Why We Believe in We Can Books

Learning to read on paper-based books featuring familiar images they love will keep a child’s attention while they make the connections between images and sounds, words and meaning that are so crucial to successful early reading.

We Can Books helps parents and grandparents of children aged 3-5 give those children a personalized, effective head start on reading skills. Poor reading skills can lead to a life of difficulties, while early reading skills provide an edge that can lead to lifelong success. 

Using We Can Books’ blended phonics system with photos taken from the young reader’s own world, parents and grandparents can create heirloom-quality, one-of-a-kind books that children will want to open again and again, as they see themselves and familiar images on the page and learn to read with ease and excitement, while sharing the unforgettable adventure with an adult they love.

Importance of reading skills to life success

“Children’s opportunities are seriously compromised if they don’t learn to read and spell. They are much more likely to drop out of school early, be unemployed, suffer ill health and get on the wrong side of the law.”

Pamela Snow, The Way We Teach Most Children to Read Sets Them Up to Fail
5 February 2015

Good readers have brighter futures than poor readers, and the die is cast as early as fourth grade. Children who are not reading at a proficient level by the fourth grade are four times more likely to drop out of high school.

  • More than one third of all juvenile offenders read below the fourth-grade level.
  • Among adults at the lowest level of literacy proficiency, 43% live in poverty. Among adults with strong literacy skills, only 4% live in poverty
  • An adult without a high school diploma earns 42% less than one with a diploma.
  • Those who cannot read at grade level by the start of fourth grade are four times more likely to drop out of high school.

– La Paloma Academy Newsletter

Importance of phonics-based learning for reading success

In 2014 the California Department of Education stated “Ensuring that children know how to decode regularly spelled one-syllable words by mid-first grade is crucial.” It goes on to say that “Children need to be phonemically aware (especially able to segment and blend phonemes).” The skills of segmenting and blending phonemes are a central aspect of synthetic phonics.
– National Institute for Literacy

Government-funded documents have shown that phonics instruction is helpful for all students, harmful for none, and crucial for some.

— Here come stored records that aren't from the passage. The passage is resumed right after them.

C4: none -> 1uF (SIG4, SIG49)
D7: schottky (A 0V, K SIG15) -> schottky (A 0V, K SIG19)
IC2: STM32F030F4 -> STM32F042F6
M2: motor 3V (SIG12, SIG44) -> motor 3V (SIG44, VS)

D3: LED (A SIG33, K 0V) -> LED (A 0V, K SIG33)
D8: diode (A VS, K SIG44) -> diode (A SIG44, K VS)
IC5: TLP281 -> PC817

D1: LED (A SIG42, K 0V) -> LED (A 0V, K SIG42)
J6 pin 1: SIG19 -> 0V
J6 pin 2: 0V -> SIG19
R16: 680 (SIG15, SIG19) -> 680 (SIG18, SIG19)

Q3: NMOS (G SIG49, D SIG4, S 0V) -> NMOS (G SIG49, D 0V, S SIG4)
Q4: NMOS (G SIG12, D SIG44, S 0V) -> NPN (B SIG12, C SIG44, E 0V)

A recent brain research study out of Stanford explained how beginning readers who focus on letter–sound relationships, or phonics, instead of trying to learn whole words, increase activity in the area of the brain best wired for reading.
International Literacy Association, 2019 Literacy Leadership Brief

But which type of phonics works best? The Clackmannanshire study provides convincing evidence for synthetic (blended) phonics. This starts from just a few sounds and letters in short words, and systematically adds and practices more sounds, spellings and syllable types, until children can read well enough to independently tackle the “real books” adults have been reading them.

Clackmannanshire is a disadvantaged area of Scotland, but by the end of primary school the children using this program were three years ahead of the national average on word reading, 21 months ahead on spelling and five months ahead on reading comprehension.

In 2005, Australia’s National Inquiry into Teaching Reading recommended that young children should be provided with systematic, explicit and direct phonics instruction, and that teachers be equipped to provide this. Similar inquiries in the US and UK agreed.

Pamela Snow, The Way We Teach Most Children to Read Sets Them Up to Fail
5 February 2015

Screens and the development of the young brain

A new study scanned the brains of children 3 to 5 years old and found those who used screens more than the recommended one hour a day without parental involvement had lower levels of development in the brain’s white matter – an area key to the development of language, literacy and cognitive skills. 

CNN.com, MRIs show screen time linked to lower brain development in preschoolers 
4 November 2019

Early data from a landmark National Institutes of Health (NIH) study that began in 2018 indicates that children who spent more than two hours a day on screen-time activities scored lower on language and thinking tests, and some children with more than seven hours a day of screen time experienced thinning of the brain’s cortex, the area of the brain related to critical thinking and reasoning.

Jennifer F. Cross, M.D., What Does Too Much Screen Time Do to Children’s Brains?

Evidence increases for reading on paper instead of screens

Why students don’t read as well on screens is a fascinating question. Some experts think the glare and flicker of screens tax the brain more than paper. Others argue that spatial memory for the location of a passage or a chart on a physical paper page can help a student recall information.

Virginia Clinton, Reading from paper compared to screens: A systematic review and meta‐analysis
13 January 2019

Researchers Schugar et. al (2013) worked with middle-grade students and found that those who read print comprehended more than those who read an eBook on an iPad. This is further confirmed by Reich, Yau and Warschauer in their 2016 report on using tablet-based eBooks with very young children (0 to 2 years), which comments that enhanced eBooks with sounds, animations, and games can distract children and reduce learning.

Lisa Alcott, Reading on-screen vs reading in print: What’s the difference for learning?